● TASK DIRECTIONS: Every entry that follows is to be set down exactly, with its pictures omitted.
+++
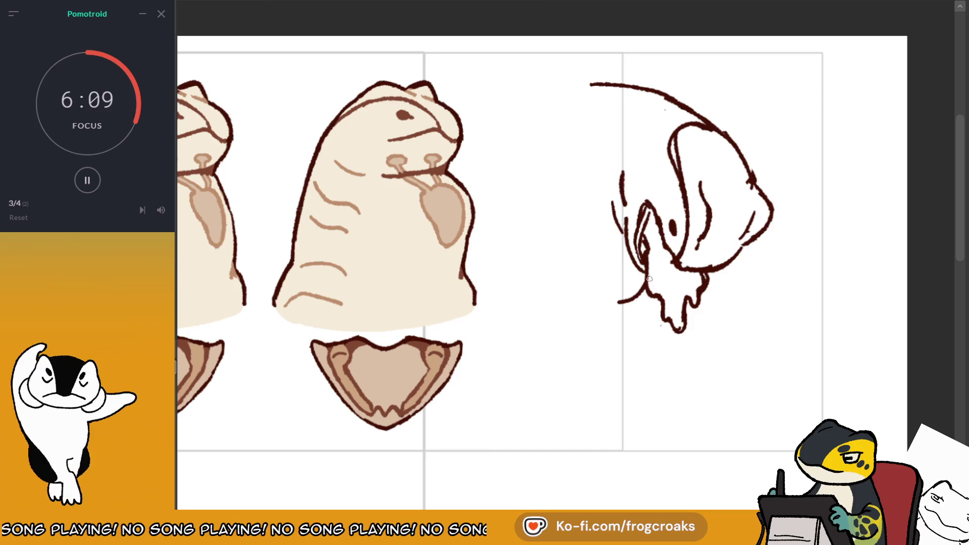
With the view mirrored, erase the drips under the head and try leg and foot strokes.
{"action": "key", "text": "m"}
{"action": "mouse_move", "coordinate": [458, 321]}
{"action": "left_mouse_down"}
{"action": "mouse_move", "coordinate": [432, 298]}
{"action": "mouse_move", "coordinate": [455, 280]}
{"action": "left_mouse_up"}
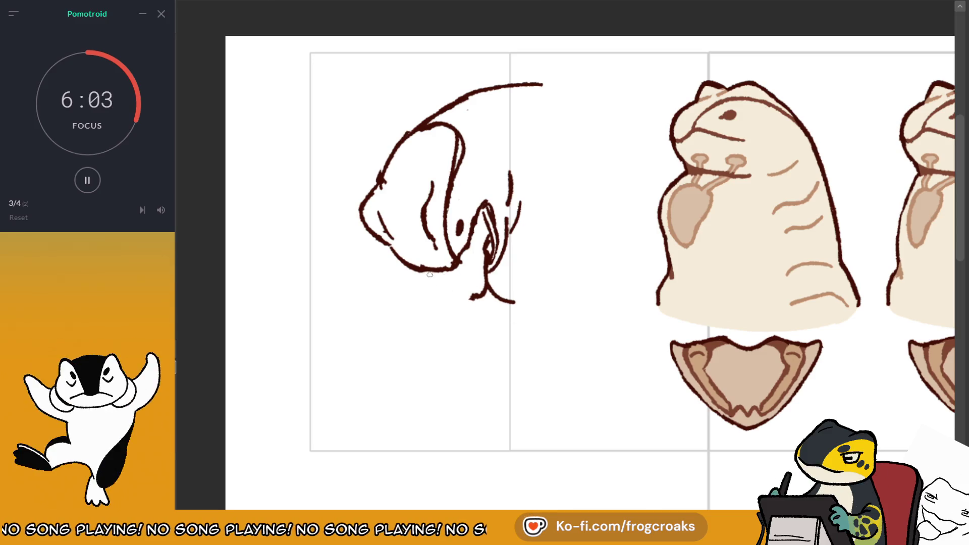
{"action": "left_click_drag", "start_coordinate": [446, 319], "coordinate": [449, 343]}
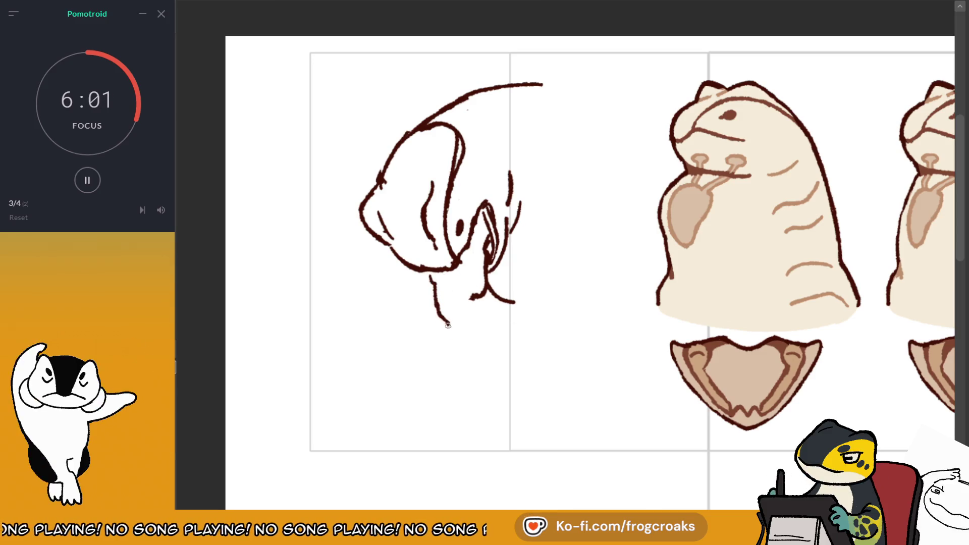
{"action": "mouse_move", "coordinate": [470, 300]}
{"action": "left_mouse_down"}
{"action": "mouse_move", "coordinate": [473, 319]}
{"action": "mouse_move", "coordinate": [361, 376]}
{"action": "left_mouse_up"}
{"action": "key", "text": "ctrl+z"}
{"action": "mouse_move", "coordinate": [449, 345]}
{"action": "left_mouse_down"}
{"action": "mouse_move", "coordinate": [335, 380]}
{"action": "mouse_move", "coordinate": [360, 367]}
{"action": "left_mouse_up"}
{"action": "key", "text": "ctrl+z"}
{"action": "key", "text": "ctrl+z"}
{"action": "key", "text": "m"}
+++
● RESULT FOR THIS EXERCISE:
With the view mirrored, erase the drips under the head and try leg and foot strokes.
{"action": "key", "text": "m"}
{"action": "mouse_move", "coordinate": [458, 321]}
{"action": "left_mouse_down"}
{"action": "mouse_move", "coordinate": [432, 298]}
{"action": "mouse_move", "coordinate": [455, 280]}
{"action": "left_mouse_up"}
{"action": "left_click_drag", "start_coordinate": [446, 319], "coordinate": [449, 343]}
{"action": "mouse_move", "coordinate": [470, 300]}
{"action": "left_mouse_down"}
{"action": "mouse_move", "coordinate": [473, 319]}
{"action": "mouse_move", "coordinate": [361, 376]}
{"action": "left_mouse_up"}
{"action": "key", "text": "ctrl+z"}
{"action": "mouse_move", "coordinate": [449, 345]}
{"action": "left_mouse_down"}
{"action": "mouse_move", "coordinate": [335, 380]}
{"action": "mouse_move", "coordinate": [360, 367]}
{"action": "left_mouse_up"}
{"action": "key", "text": "ctrl+z"}
{"action": "key", "text": "ctrl+z"}
{"action": "key", "text": "m"}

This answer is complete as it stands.